§ What is expected
Every record that follows should be written out word for word; the pictures stay out.

--- Extracted material Enclosed Below ---

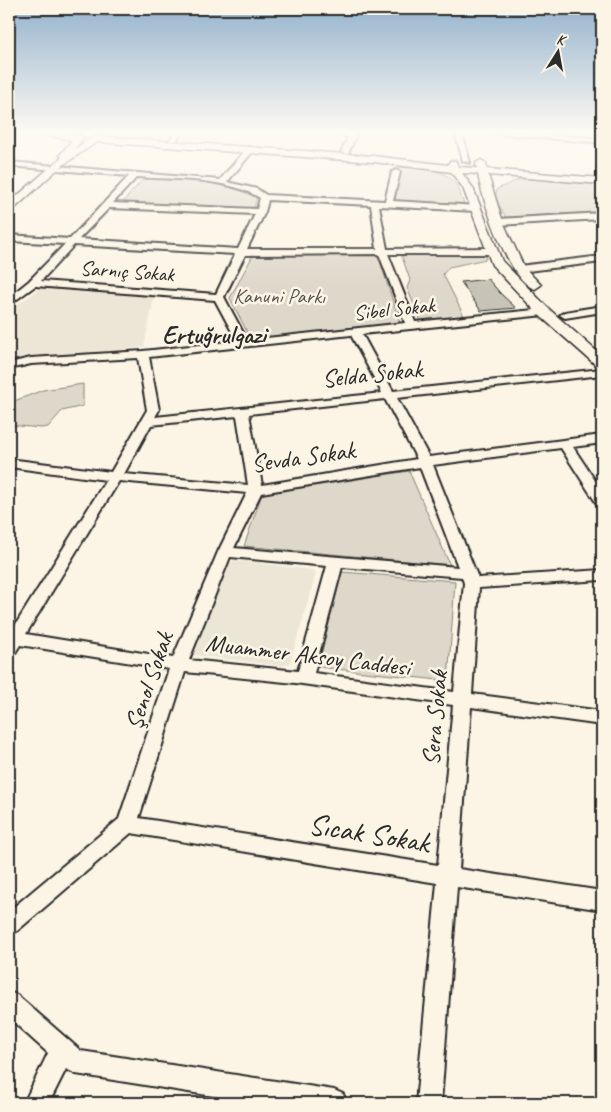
<svg xmlns="http://www.w3.org/2000/svg" width="611" height="1112" viewBox="0 0 611 1112" font-family="Caveat,sans-serif">
<style>
.built{fill:#ece6d7}
.green{fill:#ded8ca;stroke:#84827a}
.building{fill:#c8c3b7;stroke:#2b2b2b}
.lines{fill:none;stroke-linecap:round;stroke-linejoin:round}
.minor-casing{stroke:#2b2b2b;stroke-width:4}
.major-casing{stroke:#2b2b2b;stroke-width:3}
.minor{fill:#fcf5e5;fill-rule:evenodd}
.major{fill:#fcf5e5;fill-rule:evenodd}
.labels{text-anchor:middle;dominant-baseline:central;stroke-width:5;stroke-linejoin:round;paint-order:stroke}
.far-street-label{font-size:21px;fill:#2b2b2b;stroke:#fcf5e5}
.far-park-label{font-size:21px;fill:#585653;stroke:#fcf5e5}
.far-district-label{font-size:25px;font-weight:bold;fill:#2b2b2b;stroke:#fcf5e5}
.street-label{font-size:25px;fill:#2b2b2b;stroke:#fcf5e5}
.near-street-label{font-size:30px;fill:#2b2b2b;stroke:#fcf5e5}
</style>
<rect width="100%" height="100%" fill="#fcf5e5"/>
<filter id="ink" filterUnits="userSpaceOnUse"><feTurbulence type="fractalNoise" baseFrequency=".02" numOctaves="2"/><feDisplacementMap in="SourceGraphic" scale="10" xChannelSelector="R" yChannelSelector="G"/><feConvolveMatrix kernelMatrix="1 2 1 2 8 2 1 2 1" color-interpolation-filters="sRGB"/></filter>
<g filter="url(#ink)">
<g class="built">
<polygon points="42,287 141,294 154,298 144,347 33,359 9,358 9,311"/>
<polygon points="236,560 312,570 316,573 290,663 282,666 194,655 191,648 228,563"/>
</g>
<g class="green">
<path d="M399 167C417 167 441 167 454 182 459 187 461 197 464 204L392 201Z"/>
<path d="M144 178C181 181 223 179 257 197L253 210 122 203Z"/>
<polygon points="522,178 602,185 602,212 506,217 495,199 497,189"/>
<polygon points="401,254 485,254 486,259 449,267 443,274 464,316 421,321 407,288 410,280"/>
<polygon points="253,255 378,255 400,323 255,339 249,336 230,298"/>
<polygon points="83,384 83,406 62,411 48,427 41,428 9,425 9,403 43,390"/>
<polygon points="409,471 450,565 244,546 262,494"/>
<polygon points="342,572 455,581 448,681 318,667"/>
</g>
<polygon class="building" points="488,279 501,294 516,308 481,311 461,282"/>
<g class="lines">
<defs>
<g id="minor">
<polygon points="175,132 182,132 176,141 170,141"/>
<polygon points="330,132 357,132 348,154 341,152 348,137"/>
<polygon points="455,132 462,132 470,163 463,161"/>
<polygon points="481,132 517,132 602,139 602,143"/>
<path d="M248 147 255 149 227 182 257 189 266 195 385 201 392 172 396 170 400 172 393 201 479 206 480 208 476 211 379 206 387 249 491 248 496 251 491 254H388L415 322 544 309 549 312 544 315 362 334 393 391 602 369V375L397 398 429 457 602 435V443L573 447 602 491V505L597 504 561 448 433 465 478 578 602 570V580L479 588 472 694 602 711V725L471 707 459 869 602 891V910L457 887 441 1103H416L437 883 131 833 17 931 9 934V911L119 819 169 669 20 645 15 653 9 655V631L11 632 106 480 9 467V459L111 472 147 410 138 358 31 364 9 369V363L31 358 143 351 237 341 215 300 35 286 9 305V297L29 281 65 244 9 241V235L70 239 129 176 9 166V162L220 180ZM137 177C176 180 226 177 260 198L257 209 113 203ZM268 200 371 205 377 249H247L265 212ZM109 208 255 214 238 249 79 239ZM74 245 235 254 216 294 41 281ZM379 254 405 323 247 340 224 297 245 255ZM351 335 382 393 155 417 159 410 149 357ZM385 399 417 459 262 485 249 414ZM237 416 248 485 124 474 151 425ZM420 467 458 567 234 548 261 493ZM119 481 247 493 218 552 173 658 26 634ZM230 557 327 566 298 671 189 660ZM342 567 462 577 464 583 454 692 314 673ZM185 672 295 683 453 705 438 865 139 818Z"/>
<polygon points="602,162 602,177 601,177 597,175 598,164"/>
<polygon points="602,213 602,219 497,225 493,222 497,219"/>
<polygon points="602,256 602,262 519,272 514,269 519,266"/>
<polygon points="602,306 602,312 565,318 560,315 565,312"/>
<polygon points="9,992 17,995 81,1051 334,1090 343,1094 347,1103 257,1103 76,1074 66,1069 49,1103 24,1103 48,1053 9,1018"/>
</g>
<path id="major" d="M28 132H55L81 136 83 138 75 149 95 136 373 156 448 165 450 161H456L458 167 477 168 476 163 481 160 486 163 487 169 602 178V184L488 175 503 222 524 267 541 285 535 289C509 282 482 199 478 174L462 173 473 188 502 261 549 309 602 356V367L597 366 539 315 492 265 463 188 451 172 373 162 97 142 60 167 13 210 9 211V203L62 157 60 155 72 140Z"/>
</defs>
<use href="#minor" class="minor-casing"/>
<use href="#major" class="major-casing"/>
<use href="#minor" class="minor"/>
<use href="#major" class="major"/>
</g>
</g>
<linearGradient id="sky" x2="0" y2="1"><stop stop-color="#93b2cd"/><stop offset="0.46" stop-color="#fefaf3"/><stop offset="1" stop-color="#fefaf3" stop-opacity="0"/></linearGradient>
<rect width="611" height="288" fill="url(#sky)"/>
<g class="labels">
<g class="far-street-label">
<text transform="translate(127 271) rotate(4)">Sarnıç Sokak</text>
<text transform="translate(394 309) rotate(-6)">Sibel Sokak</text>
</g>
<g class="far-park-label">
<text x="279" y="296">Kanuni Parkı</text>
</g>
<g class="far-district-label">
<text x="214" y="335">Ertuğrulgazi</text>
</g>
<g class="street-label">
<text transform="translate(372 374) rotate(-6)">Selda Sokak</text>
<text transform="translate(303 457) rotate(-8)">Sevda Sokak</text>
<text transform="translate(308 655) rotate(7)">Muammer Aksoy Caddesi</text>
<text transform="translate(149 681) rotate(-71)">Şenol Sokak</text>
<text transform="translate(435 718) rotate(-85)">Sera Sokak</text>
</g>
<g class="near-street-label">
<text transform="translate(369 833) rotate(9)">Sıcak Sokak</text>
</g>
</g>
<rect width="611" height="1112" fill="none" stroke="#fcf5e5" stroke-width="30"/>
<rect x="15" y="15" width="581" height="1082" fill="none" stroke="#2b2b2b" stroke-width="2" filter="url(#ink)"/>
<g transform="translate(558 52) rotate(11)" stroke="#fcf5e5" stroke-width="4" paint-order="stroke">
<path d="M0-4L9 19L0 12L-9 19Z" fill="#2b2b2b"/>
<text y="-8" font-size="14" font-weight="bold" text-anchor="middle" fill="#2b2b2b">K</text>
</g>
</svg>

--- End of Enclosed Extracted material ---

§ Your solution
<svg xmlns="http://www.w3.org/2000/svg" width="611" height="1112" viewBox="0 0 611 1112" font-family="Caveat,sans-serif">
<style>
.built{fill:#ece6d7}
.green{fill:#ded8ca;stroke:#84827a}
.building{fill:#c8c3b7;stroke:#2b2b2b}
.lines{fill:none;stroke-linecap:round;stroke-linejoin:round}
.minor-casing{stroke:#2b2b2b;stroke-width:4}
.major-casing{stroke:#2b2b2b;stroke-width:3}
.minor{fill:#fcf5e5;fill-rule:evenodd}
.major{fill:#fcf5e5;fill-rule:evenodd}
.labels{text-anchor:middle;dominant-baseline:central;stroke-width:5;stroke-linejoin:round;paint-order:stroke}
.far-street-label{font-size:21px;fill:#2b2b2b;stroke:#fcf5e5}
.far-park-label{font-size:21px;fill:#585653;stroke:#fcf5e5}
.far-district-label{font-size:25px;font-weight:bold;fill:#2b2b2b;stroke:#fcf5e5}
.street-label{font-size:25px;fill:#2b2b2b;stroke:#fcf5e5}
.near-street-label{font-size:30px;fill:#2b2b2b;stroke:#fcf5e5}
</style>
<rect width="100%" height="100%" fill="#fcf5e5"/>
<filter id="ink" filterUnits="userSpaceOnUse"><feTurbulence type="fractalNoise" baseFrequency=".02" numOctaves="2"/><feDisplacementMap in="SourceGraphic" scale="10" xChannelSelector="R" yChannelSelector="G"/><feConvolveMatrix kernelMatrix="1 2 1 2 8 2 1 2 1" color-interpolation-filters="sRGB"/></filter>
<g filter="url(#ink)">
<g class="built">
<polygon points="42,287 141,294 154,298 144,347 33,359 9,358 9,311"/>
<polygon points="236,560 312,570 316,573 290,663 282,666 194,655 191,648 228,563"/>
</g>
<g class="green">
<path d="M399 167C417 167 441 167 454 182 459 187 461 197 464 204L392 201Z"/>
<path d="M144 178C181 181 223 179 257 197L253 210 122 203Z"/>
<polygon points="522,178 602,185 602,212 506,217 495,199 497,189"/>
<polygon points="401,254 485,254 486,259 449,267 443,274 464,316 421,321 407,288 410,280"/>
<polygon points="253,255 378,255 400,323 255,339 249,336 230,298"/>
<polygon points="83,384 83,406 62,411 48,427 41,428 9,425 9,403 43,390"/>
<polygon points="409,471 450,565 244,546 262,494"/>
<polygon points="342,572 455,581 448,681 318,667"/>
</g>
<polygon class="building" points="488,279 501,294 516,308 481,311 461,282"/>
<g class="lines">
<defs>
<g id="minor">
<polygon points="175,132 182,132 176,141 170,141"/>
<polygon points="330,132 357,132 348,154 341,152 348,137"/>
<polygon points="455,132 462,132 470,163 463,161"/>
<polygon points="481,132 517,132 602,139 602,143"/>
<path d="M248 147 255 149 227 182 257 189 266 195 385 201 392 172 396 170 400 172 393 201 479 206 480 208 476 211 379 206 387 249 491 248 496 251 491 254H388L415 322 544 309 549 312 544 315 362 334 393 391 602 369V375L397 398 429 457 602 435V443L573 447 602 491V505L597 504 561 448 433 465 478 578 602 570V580L479 588 472 694 602 711V725L471 707 459 869 602 891V910L457 887 441 1103H416L437 883 131 833 17 931 9 934V911L119 819 169 669 20 645 15 653 9 655V631L11 632 106 480 9 467V459L111 472 147 410 138 358 31 364 9 369V363L31 358 143 351 237 341 215 300 35 286 9 305V297L29 281 65 244 9 241V235L70 239 129 176 9 166V162L220 180ZM137 177C176 180 226 177 260 198L257 209 113 203ZM268 200 371 205 377 249H247L265 212ZM109 208 255 214 238 249 79 239ZM74 245 235 254 216 294 41 281ZM379 254 405 323 247 340 224 297 245 255ZM351 335 382 393 155 417 159 410 149 357ZM385 399 417 459 262 485 249 414ZM237 416 248 485 124 474 151 425ZM420 467 458 567 234 548 261 493ZM119 481 247 493 218 552 173 658 26 634ZM230 557 327 566 298 671 189 660ZM342 567 462 577 464 583 454 692 314 673ZM185 672 295 683 453 705 438 865 139 818Z"/>
<polygon points="602,162 602,177 601,177 597,175 598,164"/>
<polygon points="602,213 602,219 497,225 493,222 497,219"/>
<polygon points="602,256 602,262 519,272 514,269 519,266"/>
<polygon points="602,306 602,312 565,318 560,315 565,312"/>
<polygon points="9,992 17,995 81,1051 334,1090 343,1094 347,1103 257,1103 76,1074 66,1069 49,1103 24,1103 48,1053 9,1018"/>
</g>
<path id="major" d="M28 132H55L81 136 83 138 75 149 95 136 373 156 448 165 450 161H456L458 167 477 168 476 163 481 160 486 163 487 169 602 178V184L488 175 503 222 524 267 541 285 535 289C509 282 482 199 478 174L462 173 473 188 502 261 549 309 602 356V367L597 366 539 315 492 265 463 188 451 172 373 162 97 142 60 167 13 210 9 211V203L62 157 60 155 72 140Z"/>
</defs>
<use href="#minor" class="minor-casing"/>
<use href="#major" class="major-casing"/>
<use href="#minor" class="minor"/>
<use href="#major" class="major"/>
</g>
</g>
<linearGradient id="sky" x2="0" y2="1"><stop stop-color="#93b2cd"/><stop offset="0.46" stop-color="#fefaf3"/><stop offset="1" stop-color="#fefaf3" stop-opacity="0"/></linearGradient>
<rect width="611" height="288" fill="url(#sky)"/>
<g class="labels">
<g class="far-street-label">
<text transform="translate(127 271) rotate(4)">Sarnıç Sokak</text>
<text transform="translate(394 309) rotate(-6)">Sibel Sokak</text>
</g>
<g class="far-park-label">
<text x="279" y="296">Kanuni Parkı</text>
</g>
<g class="far-district-label">
<text x="214" y="335">Ertuğrulgazi</text>
</g>
<g class="street-label">
<text transform="translate(372 374) rotate(-6)">Selda Sokak</text>
<text transform="translate(303 457) rotate(-8)">Sevda Sokak</text>
<text transform="translate(308 655) rotate(7)">Muammer Aksoy Caddesi</text>
<text transform="translate(149 681) rotate(-71)">Şenol Sokak</text>
<text transform="translate(435 718) rotate(-85)">Sera Sokak</text>
</g>
<g class="near-street-label">
<text transform="translate(369 833) rotate(9)">Sıcak Sokak</text>
</g>
</g>
<rect width="611" height="1112" fill="none" stroke="#fcf5e5" stroke-width="30"/>
<rect x="15" y="15" width="581" height="1082" fill="none" stroke="#2b2b2b" stroke-width="2" filter="url(#ink)"/>
<g transform="translate(558 52) rotate(11)" stroke="#fcf5e5" stroke-width="4" paint-order="stroke">
<path d="M0-4L9 19L0 12L-9 19Z" fill="#2b2b2b"/>
<text y="-8" font-size="14" font-weight="bold" text-anchor="middle" fill="#2b2b2b">K</text>
</g>
</svg>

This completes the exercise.